• _What to work on_
Using the data below, report how many lines hold the word "stroke". Include nothing else in the reply.

• _Supplied material_
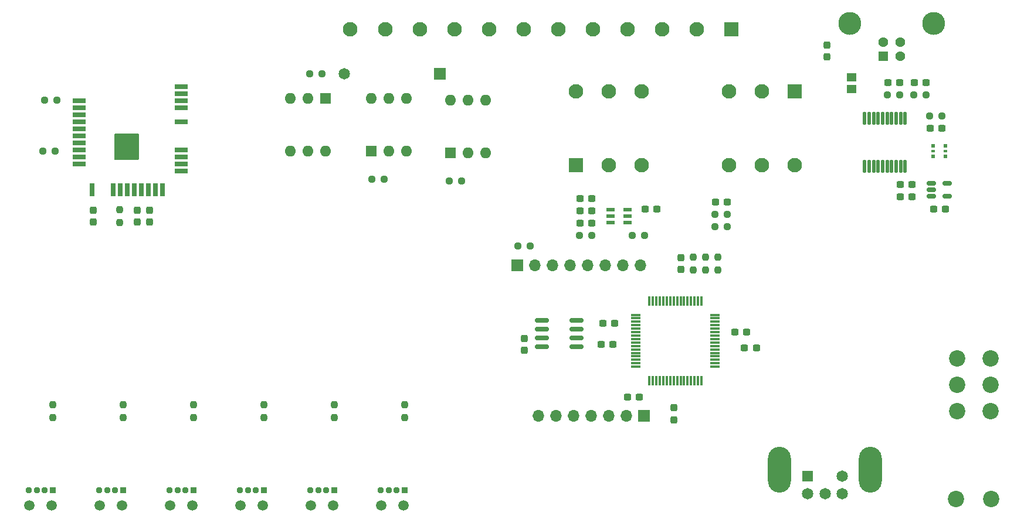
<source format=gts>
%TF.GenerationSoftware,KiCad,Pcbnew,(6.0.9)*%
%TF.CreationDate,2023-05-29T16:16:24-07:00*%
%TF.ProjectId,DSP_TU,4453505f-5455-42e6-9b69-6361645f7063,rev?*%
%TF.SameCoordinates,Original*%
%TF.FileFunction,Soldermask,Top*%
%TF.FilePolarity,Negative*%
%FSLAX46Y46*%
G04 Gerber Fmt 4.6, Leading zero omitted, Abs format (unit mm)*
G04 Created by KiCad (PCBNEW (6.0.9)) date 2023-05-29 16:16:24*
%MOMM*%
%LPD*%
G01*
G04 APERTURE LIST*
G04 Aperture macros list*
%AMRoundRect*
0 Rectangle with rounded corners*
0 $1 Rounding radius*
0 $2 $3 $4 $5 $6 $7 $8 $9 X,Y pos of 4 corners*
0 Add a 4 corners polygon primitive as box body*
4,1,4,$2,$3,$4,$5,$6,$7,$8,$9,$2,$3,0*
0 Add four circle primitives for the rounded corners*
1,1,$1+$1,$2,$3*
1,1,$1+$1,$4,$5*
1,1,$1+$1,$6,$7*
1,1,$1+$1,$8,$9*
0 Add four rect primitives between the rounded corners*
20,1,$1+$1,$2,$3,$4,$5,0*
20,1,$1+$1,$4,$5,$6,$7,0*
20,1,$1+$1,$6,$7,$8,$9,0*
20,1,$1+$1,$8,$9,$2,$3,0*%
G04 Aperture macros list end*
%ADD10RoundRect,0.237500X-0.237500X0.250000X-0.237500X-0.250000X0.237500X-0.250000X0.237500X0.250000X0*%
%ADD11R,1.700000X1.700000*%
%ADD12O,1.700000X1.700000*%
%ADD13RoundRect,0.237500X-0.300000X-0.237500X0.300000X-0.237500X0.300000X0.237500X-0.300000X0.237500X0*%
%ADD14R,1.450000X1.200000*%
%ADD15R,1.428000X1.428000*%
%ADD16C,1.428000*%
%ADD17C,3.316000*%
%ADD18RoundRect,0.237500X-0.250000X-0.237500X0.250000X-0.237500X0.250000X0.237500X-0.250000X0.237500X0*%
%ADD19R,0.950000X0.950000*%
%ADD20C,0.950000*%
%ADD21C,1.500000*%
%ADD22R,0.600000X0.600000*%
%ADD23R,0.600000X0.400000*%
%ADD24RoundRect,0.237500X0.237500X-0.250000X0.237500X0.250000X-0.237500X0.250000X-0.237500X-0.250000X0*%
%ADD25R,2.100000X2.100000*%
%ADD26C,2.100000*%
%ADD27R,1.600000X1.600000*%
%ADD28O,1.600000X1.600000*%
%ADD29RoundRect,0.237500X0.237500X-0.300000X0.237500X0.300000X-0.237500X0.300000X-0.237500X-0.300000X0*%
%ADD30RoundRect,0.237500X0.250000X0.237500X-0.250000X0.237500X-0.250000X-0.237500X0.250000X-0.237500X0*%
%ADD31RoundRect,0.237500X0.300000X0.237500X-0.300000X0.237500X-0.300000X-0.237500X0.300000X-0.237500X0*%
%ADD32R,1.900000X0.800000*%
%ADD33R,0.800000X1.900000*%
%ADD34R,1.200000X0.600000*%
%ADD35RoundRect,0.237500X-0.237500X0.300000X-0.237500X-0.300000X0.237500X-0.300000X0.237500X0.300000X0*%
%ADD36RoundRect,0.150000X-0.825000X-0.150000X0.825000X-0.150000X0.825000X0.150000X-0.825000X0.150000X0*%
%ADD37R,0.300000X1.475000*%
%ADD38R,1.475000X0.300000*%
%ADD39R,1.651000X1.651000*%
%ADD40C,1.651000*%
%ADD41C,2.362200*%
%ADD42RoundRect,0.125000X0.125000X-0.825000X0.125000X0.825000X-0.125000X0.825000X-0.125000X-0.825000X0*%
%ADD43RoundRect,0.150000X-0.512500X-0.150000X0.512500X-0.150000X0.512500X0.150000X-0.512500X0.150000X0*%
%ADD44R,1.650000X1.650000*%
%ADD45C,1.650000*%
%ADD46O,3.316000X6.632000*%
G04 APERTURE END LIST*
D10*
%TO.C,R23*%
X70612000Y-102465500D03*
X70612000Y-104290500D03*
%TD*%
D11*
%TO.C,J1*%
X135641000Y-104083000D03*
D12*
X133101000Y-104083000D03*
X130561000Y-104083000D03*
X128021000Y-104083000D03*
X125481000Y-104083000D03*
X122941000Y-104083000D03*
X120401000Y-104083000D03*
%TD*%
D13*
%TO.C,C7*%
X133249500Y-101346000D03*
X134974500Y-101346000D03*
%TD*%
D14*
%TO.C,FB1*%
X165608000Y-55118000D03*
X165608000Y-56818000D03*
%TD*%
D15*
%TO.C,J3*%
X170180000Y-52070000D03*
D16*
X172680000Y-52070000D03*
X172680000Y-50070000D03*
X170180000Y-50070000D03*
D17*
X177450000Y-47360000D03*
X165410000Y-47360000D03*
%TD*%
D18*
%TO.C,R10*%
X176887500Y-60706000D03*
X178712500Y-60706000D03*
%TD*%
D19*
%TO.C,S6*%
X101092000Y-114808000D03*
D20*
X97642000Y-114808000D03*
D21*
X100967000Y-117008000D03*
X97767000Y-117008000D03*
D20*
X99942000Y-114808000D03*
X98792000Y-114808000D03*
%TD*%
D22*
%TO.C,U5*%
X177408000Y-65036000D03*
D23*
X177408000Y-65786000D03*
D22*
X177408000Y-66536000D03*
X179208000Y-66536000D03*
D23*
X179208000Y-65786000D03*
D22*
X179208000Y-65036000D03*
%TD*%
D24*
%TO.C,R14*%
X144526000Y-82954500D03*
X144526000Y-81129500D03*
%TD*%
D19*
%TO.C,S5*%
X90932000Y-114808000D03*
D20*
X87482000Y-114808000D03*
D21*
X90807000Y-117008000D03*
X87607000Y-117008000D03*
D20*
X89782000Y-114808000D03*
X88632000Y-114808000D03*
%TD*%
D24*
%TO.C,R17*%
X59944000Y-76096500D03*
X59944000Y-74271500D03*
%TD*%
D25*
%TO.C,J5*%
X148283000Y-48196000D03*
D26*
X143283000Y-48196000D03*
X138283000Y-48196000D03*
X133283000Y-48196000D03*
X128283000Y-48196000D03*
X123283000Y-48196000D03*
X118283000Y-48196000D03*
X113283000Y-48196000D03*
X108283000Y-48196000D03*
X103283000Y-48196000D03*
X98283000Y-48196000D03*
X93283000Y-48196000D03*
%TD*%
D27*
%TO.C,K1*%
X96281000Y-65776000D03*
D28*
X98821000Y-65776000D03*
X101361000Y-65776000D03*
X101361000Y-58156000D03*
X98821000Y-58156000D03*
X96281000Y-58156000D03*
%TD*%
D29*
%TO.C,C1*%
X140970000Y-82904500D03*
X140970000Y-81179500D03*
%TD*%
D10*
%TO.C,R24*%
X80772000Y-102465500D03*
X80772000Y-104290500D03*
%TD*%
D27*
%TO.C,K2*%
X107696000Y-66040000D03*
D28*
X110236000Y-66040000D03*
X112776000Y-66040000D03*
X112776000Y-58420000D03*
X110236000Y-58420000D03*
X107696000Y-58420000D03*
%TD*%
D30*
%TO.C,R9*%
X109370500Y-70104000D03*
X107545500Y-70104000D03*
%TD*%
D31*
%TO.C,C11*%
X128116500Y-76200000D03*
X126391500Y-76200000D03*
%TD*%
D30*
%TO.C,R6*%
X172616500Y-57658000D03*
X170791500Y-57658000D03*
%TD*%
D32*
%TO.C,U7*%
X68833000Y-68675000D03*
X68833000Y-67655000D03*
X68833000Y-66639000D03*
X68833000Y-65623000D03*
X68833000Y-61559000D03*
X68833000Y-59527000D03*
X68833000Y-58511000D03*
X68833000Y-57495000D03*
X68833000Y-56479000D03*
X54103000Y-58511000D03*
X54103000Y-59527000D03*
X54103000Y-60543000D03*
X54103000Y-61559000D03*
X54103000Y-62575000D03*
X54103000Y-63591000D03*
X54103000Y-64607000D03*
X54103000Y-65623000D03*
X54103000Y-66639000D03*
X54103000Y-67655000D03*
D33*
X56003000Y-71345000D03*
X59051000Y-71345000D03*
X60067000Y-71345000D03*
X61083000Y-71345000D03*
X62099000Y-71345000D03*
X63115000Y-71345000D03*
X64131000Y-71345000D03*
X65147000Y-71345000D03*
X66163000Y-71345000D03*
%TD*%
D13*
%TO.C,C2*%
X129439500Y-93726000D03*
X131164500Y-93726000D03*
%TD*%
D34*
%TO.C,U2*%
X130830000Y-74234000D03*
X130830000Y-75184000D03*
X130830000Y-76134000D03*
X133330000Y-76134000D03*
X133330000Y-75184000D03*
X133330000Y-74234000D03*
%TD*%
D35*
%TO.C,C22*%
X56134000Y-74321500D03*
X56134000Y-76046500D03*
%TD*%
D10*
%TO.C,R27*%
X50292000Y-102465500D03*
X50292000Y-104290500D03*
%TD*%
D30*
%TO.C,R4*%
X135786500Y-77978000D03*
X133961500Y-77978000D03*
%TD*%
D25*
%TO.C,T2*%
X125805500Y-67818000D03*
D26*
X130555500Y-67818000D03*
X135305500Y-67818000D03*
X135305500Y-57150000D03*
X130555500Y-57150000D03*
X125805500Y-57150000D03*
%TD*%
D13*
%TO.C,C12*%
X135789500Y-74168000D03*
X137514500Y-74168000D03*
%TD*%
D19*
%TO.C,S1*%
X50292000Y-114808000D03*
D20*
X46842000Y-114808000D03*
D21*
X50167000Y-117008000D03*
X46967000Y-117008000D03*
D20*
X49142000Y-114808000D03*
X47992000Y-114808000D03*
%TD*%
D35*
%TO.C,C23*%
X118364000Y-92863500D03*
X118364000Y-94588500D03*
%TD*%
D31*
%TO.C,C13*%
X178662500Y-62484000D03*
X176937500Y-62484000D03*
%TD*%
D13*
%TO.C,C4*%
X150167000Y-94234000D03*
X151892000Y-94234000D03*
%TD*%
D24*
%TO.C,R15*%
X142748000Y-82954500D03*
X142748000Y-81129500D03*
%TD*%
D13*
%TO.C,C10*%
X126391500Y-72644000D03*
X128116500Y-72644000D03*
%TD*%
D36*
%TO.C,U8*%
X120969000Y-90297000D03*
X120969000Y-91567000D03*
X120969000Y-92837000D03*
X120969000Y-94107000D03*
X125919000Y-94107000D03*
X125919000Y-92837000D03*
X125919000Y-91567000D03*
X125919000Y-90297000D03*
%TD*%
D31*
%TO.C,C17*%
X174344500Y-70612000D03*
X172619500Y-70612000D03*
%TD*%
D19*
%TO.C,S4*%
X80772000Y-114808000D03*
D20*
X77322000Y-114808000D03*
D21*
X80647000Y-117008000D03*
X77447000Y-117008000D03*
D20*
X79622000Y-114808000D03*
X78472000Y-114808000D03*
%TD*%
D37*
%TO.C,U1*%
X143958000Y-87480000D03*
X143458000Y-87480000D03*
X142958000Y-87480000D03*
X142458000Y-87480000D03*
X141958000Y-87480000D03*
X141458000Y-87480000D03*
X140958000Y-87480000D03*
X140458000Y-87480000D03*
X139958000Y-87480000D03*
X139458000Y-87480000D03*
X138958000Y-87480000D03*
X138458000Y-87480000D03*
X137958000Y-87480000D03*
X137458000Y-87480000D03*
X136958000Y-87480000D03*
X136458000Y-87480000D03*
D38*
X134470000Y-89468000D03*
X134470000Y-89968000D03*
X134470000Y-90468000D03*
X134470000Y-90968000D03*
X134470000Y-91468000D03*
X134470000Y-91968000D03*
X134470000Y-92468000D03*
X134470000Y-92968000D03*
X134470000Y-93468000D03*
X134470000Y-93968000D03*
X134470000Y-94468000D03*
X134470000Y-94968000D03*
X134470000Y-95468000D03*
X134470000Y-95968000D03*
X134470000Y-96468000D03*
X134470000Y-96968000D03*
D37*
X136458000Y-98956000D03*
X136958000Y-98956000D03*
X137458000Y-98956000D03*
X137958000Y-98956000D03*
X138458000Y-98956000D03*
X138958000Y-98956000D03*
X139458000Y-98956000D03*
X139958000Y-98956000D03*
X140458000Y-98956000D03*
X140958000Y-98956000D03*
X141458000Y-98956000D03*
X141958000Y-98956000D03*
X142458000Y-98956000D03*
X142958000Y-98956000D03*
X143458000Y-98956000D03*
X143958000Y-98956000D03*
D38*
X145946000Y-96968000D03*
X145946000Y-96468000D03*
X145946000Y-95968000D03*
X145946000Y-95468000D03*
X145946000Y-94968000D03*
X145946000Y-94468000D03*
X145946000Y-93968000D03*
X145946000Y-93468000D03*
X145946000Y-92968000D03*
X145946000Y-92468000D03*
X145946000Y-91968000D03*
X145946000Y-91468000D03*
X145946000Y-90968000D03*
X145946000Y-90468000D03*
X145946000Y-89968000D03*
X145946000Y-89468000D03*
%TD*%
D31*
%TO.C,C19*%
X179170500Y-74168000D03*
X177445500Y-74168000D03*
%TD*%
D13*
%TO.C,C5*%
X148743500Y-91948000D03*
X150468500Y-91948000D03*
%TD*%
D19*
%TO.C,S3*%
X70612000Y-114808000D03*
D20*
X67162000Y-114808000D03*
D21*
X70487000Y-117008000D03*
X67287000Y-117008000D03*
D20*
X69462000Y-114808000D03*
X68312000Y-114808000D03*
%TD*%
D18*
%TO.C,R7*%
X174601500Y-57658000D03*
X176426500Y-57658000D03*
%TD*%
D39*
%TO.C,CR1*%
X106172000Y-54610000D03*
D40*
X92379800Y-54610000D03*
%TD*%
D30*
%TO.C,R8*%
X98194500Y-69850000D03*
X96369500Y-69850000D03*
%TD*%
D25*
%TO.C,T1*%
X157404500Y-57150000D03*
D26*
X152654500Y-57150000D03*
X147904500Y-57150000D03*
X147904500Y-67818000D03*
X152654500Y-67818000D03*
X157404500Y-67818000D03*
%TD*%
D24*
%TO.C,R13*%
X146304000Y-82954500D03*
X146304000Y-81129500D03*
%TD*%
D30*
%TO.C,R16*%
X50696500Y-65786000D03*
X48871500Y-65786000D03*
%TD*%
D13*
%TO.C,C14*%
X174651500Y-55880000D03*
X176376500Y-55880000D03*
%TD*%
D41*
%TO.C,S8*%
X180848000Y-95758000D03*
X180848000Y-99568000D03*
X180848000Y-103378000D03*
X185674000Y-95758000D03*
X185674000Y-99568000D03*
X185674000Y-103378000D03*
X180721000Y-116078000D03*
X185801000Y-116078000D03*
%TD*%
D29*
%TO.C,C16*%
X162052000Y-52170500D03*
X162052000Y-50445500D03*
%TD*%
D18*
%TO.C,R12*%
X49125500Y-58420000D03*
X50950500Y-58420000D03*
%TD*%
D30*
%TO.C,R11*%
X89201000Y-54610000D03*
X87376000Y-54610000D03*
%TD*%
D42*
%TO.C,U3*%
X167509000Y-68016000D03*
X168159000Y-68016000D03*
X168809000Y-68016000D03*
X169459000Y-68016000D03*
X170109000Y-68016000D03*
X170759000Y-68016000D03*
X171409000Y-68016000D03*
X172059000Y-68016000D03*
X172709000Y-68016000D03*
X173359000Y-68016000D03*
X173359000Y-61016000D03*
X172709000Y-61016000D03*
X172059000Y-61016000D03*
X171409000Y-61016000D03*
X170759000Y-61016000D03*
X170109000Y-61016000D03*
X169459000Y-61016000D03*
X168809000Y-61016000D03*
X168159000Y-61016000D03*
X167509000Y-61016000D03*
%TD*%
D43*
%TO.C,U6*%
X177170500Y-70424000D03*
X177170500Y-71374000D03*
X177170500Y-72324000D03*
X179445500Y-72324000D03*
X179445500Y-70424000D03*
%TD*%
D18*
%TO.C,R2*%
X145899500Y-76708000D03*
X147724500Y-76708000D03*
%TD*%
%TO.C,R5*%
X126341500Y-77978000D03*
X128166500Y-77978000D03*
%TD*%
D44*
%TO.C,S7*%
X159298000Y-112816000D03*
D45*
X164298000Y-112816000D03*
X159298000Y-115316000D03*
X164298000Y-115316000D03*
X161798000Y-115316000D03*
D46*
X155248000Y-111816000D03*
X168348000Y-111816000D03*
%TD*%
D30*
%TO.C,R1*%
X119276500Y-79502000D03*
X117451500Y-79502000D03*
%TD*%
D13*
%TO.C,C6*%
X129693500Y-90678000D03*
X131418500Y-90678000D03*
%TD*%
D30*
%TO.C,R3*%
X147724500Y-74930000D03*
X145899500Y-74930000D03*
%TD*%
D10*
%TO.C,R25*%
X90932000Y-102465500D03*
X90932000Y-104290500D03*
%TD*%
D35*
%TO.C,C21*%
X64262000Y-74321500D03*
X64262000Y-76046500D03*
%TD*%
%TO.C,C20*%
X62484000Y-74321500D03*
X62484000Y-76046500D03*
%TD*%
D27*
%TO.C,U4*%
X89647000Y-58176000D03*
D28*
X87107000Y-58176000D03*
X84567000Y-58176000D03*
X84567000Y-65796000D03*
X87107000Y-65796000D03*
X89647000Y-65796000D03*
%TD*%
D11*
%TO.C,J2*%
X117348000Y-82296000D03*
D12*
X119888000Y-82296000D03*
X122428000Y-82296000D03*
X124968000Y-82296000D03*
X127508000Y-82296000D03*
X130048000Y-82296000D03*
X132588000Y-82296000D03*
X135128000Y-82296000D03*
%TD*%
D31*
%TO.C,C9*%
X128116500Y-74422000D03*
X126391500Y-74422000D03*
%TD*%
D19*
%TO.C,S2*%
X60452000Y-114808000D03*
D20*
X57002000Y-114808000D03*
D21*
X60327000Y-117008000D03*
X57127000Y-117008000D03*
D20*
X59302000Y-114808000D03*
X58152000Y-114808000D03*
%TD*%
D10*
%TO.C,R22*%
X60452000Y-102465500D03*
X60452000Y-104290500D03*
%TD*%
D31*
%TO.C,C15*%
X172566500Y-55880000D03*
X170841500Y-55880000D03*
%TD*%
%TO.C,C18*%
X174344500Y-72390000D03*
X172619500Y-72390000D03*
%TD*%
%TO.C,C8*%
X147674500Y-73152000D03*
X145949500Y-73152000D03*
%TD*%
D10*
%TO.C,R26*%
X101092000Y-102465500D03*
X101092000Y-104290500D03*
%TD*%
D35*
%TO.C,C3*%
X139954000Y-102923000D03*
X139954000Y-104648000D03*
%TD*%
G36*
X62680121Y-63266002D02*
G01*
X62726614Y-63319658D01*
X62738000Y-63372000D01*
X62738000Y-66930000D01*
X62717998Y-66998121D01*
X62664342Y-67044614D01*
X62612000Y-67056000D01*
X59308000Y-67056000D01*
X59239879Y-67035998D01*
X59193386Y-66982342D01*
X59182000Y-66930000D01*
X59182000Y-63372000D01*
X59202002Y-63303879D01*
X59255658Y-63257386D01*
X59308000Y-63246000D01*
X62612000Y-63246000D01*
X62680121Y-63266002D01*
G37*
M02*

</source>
--
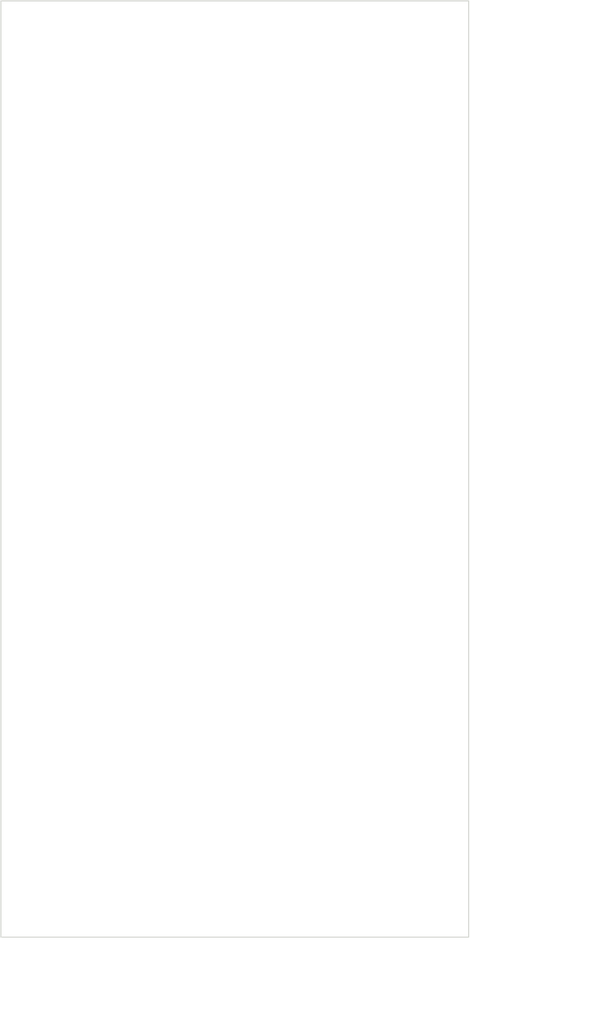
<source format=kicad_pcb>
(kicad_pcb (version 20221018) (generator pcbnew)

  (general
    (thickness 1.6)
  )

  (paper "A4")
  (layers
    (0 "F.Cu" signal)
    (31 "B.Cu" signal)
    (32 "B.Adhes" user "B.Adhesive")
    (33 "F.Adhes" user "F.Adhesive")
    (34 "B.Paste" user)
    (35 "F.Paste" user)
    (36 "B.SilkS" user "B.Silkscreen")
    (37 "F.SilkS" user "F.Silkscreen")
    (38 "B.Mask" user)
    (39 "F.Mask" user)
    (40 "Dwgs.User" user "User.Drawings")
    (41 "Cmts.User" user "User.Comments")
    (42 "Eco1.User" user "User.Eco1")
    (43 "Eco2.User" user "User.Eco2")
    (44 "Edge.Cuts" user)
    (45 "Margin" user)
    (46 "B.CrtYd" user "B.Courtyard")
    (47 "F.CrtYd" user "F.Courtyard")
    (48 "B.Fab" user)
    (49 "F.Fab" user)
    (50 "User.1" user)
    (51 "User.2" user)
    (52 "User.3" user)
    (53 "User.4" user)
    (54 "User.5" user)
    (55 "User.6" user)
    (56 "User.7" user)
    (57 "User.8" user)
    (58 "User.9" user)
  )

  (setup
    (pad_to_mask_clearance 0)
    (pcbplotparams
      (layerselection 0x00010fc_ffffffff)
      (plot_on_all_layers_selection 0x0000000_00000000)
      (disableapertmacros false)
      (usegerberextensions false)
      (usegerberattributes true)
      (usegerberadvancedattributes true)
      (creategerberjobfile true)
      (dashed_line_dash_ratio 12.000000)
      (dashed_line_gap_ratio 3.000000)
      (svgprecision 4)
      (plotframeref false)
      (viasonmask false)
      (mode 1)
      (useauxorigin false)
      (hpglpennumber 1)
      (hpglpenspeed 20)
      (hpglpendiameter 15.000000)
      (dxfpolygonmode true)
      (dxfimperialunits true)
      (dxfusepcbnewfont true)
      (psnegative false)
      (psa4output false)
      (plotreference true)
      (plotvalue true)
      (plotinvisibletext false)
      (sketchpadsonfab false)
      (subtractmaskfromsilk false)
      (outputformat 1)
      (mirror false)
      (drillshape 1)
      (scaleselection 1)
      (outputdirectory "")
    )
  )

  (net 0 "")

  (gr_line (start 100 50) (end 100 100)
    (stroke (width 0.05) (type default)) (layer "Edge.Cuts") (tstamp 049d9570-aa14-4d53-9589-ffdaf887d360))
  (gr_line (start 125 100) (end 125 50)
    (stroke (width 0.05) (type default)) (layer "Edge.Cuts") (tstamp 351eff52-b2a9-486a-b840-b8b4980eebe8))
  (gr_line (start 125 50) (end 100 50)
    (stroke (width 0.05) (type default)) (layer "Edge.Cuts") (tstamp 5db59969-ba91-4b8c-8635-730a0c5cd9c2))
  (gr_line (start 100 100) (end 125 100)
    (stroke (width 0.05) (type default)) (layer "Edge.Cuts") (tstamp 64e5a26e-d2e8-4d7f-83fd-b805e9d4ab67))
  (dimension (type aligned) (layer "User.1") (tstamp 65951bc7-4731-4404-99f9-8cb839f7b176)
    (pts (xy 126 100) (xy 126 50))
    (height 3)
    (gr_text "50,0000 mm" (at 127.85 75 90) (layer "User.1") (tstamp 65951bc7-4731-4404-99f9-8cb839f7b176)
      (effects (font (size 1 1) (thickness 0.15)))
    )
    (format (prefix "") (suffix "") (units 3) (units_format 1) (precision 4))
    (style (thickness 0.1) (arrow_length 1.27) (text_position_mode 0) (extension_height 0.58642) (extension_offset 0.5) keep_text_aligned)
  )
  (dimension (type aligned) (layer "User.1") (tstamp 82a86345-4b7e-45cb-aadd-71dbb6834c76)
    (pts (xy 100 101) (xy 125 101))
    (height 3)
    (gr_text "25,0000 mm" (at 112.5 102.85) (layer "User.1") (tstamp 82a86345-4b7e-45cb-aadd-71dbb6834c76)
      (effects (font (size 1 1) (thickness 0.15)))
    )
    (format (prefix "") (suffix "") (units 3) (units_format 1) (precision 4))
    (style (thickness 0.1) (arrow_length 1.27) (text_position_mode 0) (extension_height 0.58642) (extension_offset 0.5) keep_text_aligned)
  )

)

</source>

• _Response_
4